LeRois’s eyes moved across the beach to the narrow strip of water between New Providence and Hog Island that constituted Nassau Harbor. The Vengeance was riding at a single anchor, her sails drying to a bowline. She looked like a wreck from that distance, hardly good enough for the breaker’s yard. It was time for LeRois to change ships, his men’s attitude, his own fortunes.
And now there was a plan. A great partnership. Set up through the conduit of his former quartermaster, Ezekiel Ripley. As much of a plan as LeRois’s mind was capable of formulating after twenty years of violence and disease, near starvation, and the most abject debauchery.
But that was no matter. The finer points were the purview of those ashore. He just had to plunder the helpless merchantmen who carried their cargoes throughout the Caribbean. And that he was certainly capable of doing.
It was well past noon when they began to ferry the men out to the Vengeance. The longboat had been unwisely hauled up on the beach and left to bake under the tropical sun.
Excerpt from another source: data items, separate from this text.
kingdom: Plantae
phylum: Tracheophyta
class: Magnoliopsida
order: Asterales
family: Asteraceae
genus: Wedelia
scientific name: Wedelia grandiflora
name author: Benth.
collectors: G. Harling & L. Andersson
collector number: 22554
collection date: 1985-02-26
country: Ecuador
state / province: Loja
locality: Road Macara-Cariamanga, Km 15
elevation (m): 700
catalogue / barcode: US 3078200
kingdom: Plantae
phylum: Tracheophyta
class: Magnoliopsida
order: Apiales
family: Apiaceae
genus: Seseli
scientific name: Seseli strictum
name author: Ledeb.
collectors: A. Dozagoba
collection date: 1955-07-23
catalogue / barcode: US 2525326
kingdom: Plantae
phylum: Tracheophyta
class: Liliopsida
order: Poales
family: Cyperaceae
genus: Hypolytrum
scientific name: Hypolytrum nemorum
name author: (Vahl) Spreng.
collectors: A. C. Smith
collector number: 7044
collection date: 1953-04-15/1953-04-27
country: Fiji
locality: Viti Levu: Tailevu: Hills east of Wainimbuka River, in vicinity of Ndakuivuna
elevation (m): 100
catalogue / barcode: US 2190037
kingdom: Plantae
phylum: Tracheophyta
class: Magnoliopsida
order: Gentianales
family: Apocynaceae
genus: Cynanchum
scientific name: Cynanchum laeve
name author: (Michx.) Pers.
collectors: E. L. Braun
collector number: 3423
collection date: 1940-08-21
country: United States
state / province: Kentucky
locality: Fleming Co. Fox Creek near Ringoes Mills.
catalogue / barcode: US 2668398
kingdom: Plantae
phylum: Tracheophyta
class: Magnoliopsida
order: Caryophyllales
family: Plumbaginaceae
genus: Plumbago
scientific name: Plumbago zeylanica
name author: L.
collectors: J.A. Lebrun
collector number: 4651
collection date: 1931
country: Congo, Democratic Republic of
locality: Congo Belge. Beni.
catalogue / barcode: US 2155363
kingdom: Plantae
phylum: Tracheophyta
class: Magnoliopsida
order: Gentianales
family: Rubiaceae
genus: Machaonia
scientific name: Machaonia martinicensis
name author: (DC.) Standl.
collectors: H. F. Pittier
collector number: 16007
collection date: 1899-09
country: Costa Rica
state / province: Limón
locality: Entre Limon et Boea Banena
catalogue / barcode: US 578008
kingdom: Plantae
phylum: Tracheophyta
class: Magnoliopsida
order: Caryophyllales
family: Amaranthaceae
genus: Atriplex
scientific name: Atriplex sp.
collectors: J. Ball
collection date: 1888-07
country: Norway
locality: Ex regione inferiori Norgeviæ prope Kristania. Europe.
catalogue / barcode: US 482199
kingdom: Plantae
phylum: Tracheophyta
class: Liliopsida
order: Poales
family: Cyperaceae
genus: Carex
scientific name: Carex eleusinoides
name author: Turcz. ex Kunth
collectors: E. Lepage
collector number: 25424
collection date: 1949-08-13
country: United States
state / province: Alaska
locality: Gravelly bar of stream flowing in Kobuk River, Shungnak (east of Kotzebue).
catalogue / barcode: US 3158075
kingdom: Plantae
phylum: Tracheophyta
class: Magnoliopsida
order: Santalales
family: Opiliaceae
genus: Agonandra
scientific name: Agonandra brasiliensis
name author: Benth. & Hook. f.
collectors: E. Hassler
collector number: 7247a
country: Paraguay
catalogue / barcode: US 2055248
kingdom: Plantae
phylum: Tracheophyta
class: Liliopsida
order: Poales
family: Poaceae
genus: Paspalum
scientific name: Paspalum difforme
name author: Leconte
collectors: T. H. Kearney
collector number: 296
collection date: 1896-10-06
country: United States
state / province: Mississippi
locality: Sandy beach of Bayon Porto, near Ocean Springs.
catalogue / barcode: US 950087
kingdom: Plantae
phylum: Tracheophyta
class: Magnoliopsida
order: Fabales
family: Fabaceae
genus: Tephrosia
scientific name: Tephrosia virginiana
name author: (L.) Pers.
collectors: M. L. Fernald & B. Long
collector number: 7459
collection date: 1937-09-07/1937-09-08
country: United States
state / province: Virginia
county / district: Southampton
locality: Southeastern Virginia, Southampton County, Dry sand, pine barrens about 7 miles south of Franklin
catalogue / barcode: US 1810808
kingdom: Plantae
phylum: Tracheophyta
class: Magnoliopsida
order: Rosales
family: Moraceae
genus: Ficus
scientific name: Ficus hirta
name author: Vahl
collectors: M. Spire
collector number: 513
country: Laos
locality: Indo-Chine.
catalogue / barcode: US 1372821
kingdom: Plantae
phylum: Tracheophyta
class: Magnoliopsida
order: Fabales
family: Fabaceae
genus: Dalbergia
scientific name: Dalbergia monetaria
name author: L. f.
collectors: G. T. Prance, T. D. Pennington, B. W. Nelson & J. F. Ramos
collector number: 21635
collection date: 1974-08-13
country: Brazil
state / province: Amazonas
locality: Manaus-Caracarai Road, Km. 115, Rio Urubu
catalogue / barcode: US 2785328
The planking had dried and shrunk, opening up the seams and requiring those not pulling an oar to bail.
All save LeRois. He was captain, he would have none of that. He caught the few askance looks thrown aft at him by those of the ship’s company who resented his assumption of superiority. Ignored them. They would learn soon enough who was in charge, and those who did not would die.
It took seven trips back and forth before all of the Vengeance’s men were aboard. The preponderance of them were English and French, but there were Scots and Irishmen too, and Dutchmen and Swedes and Danes. One hundred and twenty-four men all told, three quarters of them white, representing nearly all of the seafaring nations of Europe.
Black men made up the other quarter of the crew. Some were escaped slaves who had learned all there was to know about cruelty on the sugar plantations of the Caribbean. Some had been on their way to the auction houses when they were taken from the Vengeances’ victims, brought aboard to do the menial tasks aboard the pirate ship-cooking and manning the pumps, tarring rigging and slushing down masts-and had earned their way into the pirate tribe through hard use in battle.